Il segretario provinciale del Partito Democratico interviene dopo le dichiarazioni del presidente della Regione Lazio

«Il Presidente Rocca, invece di risolvere i problemi, ha scelto la via della paralisi amministrativa e della propaganda, lasciando la Regione ostaggio di annunci e rimpalli di responsabilità». Così Omar Sarubbo, segretario provinciale del Partito Democratico, interviene dopo le dichiarazioni del presidente della Regione Lazio, che ha accusato le Province di non aver individuato i siti idonei per le discariche dei rifiuti. «È un intervento fazioso, da respingere categoricamente» afferma Sarubbo. «La verità è che l’immobilismo della Regione sul ciclo dei rifiuti non è più tollerabile. La giunta Rocca ha cancellato gli EGATO privando le Province degli strumenti per gestire i propri ambiti territoriali e centralizzando di fatto ogni potere decisionale a Roma. Non è stata una riforma, ma un atto di non-governo che ha indebolito questi enti, prodotto incertezza e spianato la strada ai privati». Il segretario dem ricorda che «dal 2023 sentiamo parlare di un nuovo Piano rifiuti regionale che ancora non c’è. Adesso ci dicono che arriverà entro dicembre. Staremo a vedere. La realtà è che il Lazio è fermo e la destra al governo regionale confonde le promesse con le soluzioni».
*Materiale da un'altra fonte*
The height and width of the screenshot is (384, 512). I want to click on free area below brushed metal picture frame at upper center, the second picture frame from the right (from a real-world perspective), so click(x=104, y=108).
Di fronte a questo fallimento gestionale, Sarubbo pone due domande «la cui risposta – sottolinea – è tristemente chiara: non sanno governare e cercano solo alibi alla loro incapacità». E incalza: «Perché la Regione ha autorizzato in fretta e furia l’apertura della discarica di Aprilia prima ancora di approvare il nuovo Piano Rifiuti? Un’azione che contraddice l’importanza sbandierata del Piano stesso. E perché, invece di dotare le Province degli strumenti per chiudere il ciclo dei rifiuticome hanno fatto altre regioni, ha scelto di mortificarle togliendo loro le competenze gestionali in materia?». Una posizione, quella di Sarubbo, che concorda con leparole del presidente della Provincia di Latina, Gerardo Stefanelli quando afferma: «Le Province non sono state ferme, semmai sono state lasciate senza strumenti. Le aree vengono individuate in base ai criteri stabiliti dalla stessa Regione. Se, applicando quei criteri, non emergono aree idonee, non è una scelta politica ma un dato tecnico». «Come sempre – conclude Sarubbo – la destra della propaganda è maestra nel cavalcare i problemi, ma fallisce nel risolverli. Falliscono sulla ZES e danno la colpa a un “cavillo di legislazione europea”; falliscono con Acqualatina e accusano “quelli di prima”; paralizzano la gestione dei rifiuti e puntano il dito contro le Province». «Piuttosto che cercare alibi e scaricare responsabilità, Rocca dimostri forza e coraggio: apra una vertenza con il suo stesso governo Meloni che su ZES, acqua e rifiuti ha letteralmente voltato le spalle al nostro territorio».